Could you extract the lines of the listing word for word, starting at the line that contains "Rendered at 1654 by 1241 pixels." and ending at the last line of the listing?
## begin TASK INPUTS
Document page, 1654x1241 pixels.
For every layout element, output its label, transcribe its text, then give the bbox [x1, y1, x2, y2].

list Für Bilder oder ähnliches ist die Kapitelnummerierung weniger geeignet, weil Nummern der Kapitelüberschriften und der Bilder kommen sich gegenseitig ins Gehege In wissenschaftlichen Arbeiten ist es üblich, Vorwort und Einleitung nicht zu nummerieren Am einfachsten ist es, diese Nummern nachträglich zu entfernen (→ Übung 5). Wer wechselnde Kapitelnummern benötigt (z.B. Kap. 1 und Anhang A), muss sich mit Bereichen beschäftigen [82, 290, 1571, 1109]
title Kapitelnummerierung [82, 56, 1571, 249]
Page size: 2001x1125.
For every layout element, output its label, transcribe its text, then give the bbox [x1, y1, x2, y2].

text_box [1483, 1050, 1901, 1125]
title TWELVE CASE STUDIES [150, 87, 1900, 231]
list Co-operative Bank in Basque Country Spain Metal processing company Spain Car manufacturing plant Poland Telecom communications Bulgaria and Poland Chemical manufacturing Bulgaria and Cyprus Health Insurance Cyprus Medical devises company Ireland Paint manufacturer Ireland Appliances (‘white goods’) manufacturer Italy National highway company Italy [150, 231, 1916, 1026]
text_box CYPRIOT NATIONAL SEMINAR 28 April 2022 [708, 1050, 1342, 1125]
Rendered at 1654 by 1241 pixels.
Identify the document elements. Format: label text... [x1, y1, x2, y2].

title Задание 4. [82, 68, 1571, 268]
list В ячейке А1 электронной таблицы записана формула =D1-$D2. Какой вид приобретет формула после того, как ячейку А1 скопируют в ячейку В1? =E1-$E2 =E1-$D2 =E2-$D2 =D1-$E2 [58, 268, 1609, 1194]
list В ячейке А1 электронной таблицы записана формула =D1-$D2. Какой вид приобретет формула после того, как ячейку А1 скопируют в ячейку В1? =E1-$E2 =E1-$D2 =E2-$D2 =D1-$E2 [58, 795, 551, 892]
## end TASK INPUTS
### [FINISHED ANSWER]
Rendered at 1654 by 1241 pixels.
Identify the document elements. Format: label text... [x1, y1, x2, y2].

title Задание 4. [82, 68, 1571, 268]
list В ячейке А1 электронной таблицы записана формула =D1-$D2. Какой вид приобретет формула после того, как ячейку А1 скопируют в ячейку В1? =E1-$E2 =E1-$D2 =E2-$D2 =D1-$E2 [58, 268, 1609, 1194]
list В ячейке А1 электронной таблицы записана формула =D1-$D2. Какой вид приобретет формула после того, как ячейку А1 скопируют в ячейку В1? =E1-$E2 =E1-$D2 =E2-$D2 =D1-$E2 [58, 795, 551, 892]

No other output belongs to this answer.